Crossrail construction costs went £73M over budget for the six months till mid-September because of delays and design changes, according to Transport for London (TfL) financial papers released this week.
While the financial report compares current costs to the 2017/18 budget approved by TfL in March, it shows that in just four weeks (ending 16 September) construction costs jumped by £14M. However Crossrail says that overall the project is financially on target and temporary variances to the approved budget are to be expected when managing a huge scheme.
Changes to the scope and design of the systemwide main works are partly to blame, according to the papers, while delays to Whitechapel station improvements and Woolwich station works added financial pressure.
Part of the £73M shortfall was offset by savings made at Tottenham Court Road station, as Crossrail is no longer responsible for planned development above the station.

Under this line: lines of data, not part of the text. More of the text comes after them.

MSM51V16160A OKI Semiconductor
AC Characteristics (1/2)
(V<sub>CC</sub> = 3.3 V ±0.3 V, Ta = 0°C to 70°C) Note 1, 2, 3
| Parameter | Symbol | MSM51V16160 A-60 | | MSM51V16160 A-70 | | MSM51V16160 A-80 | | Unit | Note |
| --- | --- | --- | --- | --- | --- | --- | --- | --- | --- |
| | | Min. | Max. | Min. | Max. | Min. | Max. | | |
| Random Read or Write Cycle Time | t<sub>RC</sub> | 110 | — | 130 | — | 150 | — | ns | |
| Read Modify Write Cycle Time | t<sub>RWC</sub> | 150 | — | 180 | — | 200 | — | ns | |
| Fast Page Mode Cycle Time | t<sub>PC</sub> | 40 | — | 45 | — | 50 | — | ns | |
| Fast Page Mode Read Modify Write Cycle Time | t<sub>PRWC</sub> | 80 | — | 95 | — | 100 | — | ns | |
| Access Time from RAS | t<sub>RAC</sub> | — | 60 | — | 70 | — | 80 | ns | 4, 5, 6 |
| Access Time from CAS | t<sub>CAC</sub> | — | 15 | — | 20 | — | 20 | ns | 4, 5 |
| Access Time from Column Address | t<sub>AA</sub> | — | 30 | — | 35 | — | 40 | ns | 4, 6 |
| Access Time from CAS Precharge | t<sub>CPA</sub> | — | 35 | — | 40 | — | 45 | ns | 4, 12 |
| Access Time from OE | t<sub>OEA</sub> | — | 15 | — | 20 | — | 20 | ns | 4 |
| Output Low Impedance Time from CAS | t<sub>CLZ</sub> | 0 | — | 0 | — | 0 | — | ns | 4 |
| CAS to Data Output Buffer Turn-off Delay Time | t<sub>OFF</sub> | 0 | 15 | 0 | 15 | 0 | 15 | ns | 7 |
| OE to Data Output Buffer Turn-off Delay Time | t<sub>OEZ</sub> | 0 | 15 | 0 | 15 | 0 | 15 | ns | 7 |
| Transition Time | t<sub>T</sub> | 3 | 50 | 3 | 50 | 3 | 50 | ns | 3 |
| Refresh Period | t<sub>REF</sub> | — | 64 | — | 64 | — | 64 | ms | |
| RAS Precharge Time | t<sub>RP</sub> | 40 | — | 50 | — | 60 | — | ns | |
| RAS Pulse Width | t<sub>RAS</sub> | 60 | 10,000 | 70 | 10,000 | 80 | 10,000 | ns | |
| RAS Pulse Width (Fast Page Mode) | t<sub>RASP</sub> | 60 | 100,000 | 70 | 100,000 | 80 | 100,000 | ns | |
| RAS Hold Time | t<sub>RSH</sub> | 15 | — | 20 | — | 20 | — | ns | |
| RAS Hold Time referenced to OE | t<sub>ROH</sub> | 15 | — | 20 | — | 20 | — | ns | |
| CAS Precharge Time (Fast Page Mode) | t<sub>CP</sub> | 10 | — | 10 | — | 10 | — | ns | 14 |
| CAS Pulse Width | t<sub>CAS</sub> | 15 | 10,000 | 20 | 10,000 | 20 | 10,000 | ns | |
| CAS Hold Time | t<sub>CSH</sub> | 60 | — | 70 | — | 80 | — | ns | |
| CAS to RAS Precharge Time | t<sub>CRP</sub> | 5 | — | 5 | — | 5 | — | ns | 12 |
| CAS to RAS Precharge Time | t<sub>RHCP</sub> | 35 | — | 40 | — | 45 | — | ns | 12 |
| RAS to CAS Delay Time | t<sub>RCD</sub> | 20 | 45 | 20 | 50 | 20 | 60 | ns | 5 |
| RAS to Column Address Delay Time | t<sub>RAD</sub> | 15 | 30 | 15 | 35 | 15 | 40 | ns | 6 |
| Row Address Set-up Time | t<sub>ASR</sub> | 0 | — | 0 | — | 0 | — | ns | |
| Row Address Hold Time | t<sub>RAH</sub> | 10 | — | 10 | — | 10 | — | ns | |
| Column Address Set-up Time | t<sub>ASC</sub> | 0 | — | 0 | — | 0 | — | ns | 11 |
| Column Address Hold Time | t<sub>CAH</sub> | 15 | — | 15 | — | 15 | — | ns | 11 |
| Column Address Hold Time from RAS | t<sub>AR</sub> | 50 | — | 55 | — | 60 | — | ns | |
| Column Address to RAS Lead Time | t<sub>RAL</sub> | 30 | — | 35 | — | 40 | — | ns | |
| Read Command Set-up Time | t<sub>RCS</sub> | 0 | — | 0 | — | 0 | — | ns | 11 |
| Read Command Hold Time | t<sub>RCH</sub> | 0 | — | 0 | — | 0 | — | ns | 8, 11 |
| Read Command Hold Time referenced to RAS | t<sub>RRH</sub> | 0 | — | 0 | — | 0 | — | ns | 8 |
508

“The Elizabeth line is being delivered within its available funding. The TfL finance report refers to Crossrail’s actual expenditure compared to forecast expenditure as estimated in the Business Plan, which is set annually at the start of each financial year,” said a spokesperson for Crossrail.
“Variances are expected as the business plan naturally contains a number of assumptions, such as the timing and scope of work, which result in both over and underspend throughout the year.”
Rail costs in general for TfL are 20% lower than budgeted because several payments have been pushed back: the Barking to Gospel Oak electrification scheme for example is now 11 months behind schedule.
Crossrail construction is 87% complete, in September the final piece of track for the Elizabeth Line was laid. By December 2018 the line will be running between Paddington and Abbey Wood, Liverpool Street and Shenfield and between Paddington and Heathrow, while full services will be up and running by the end of 2020.
Funding concerns have already hit plans for Crossrail 2. Yesterday (Wednesday 8) it was revealed that plans for the line have been reworked in an attempt to make the £31bn scheme more affordable.
In July the Department for Transport (DfT) told mayor of London Sadiq Khan that the capital must pay half the costs during construction, which could push Crossrail 2 back until the 2040s.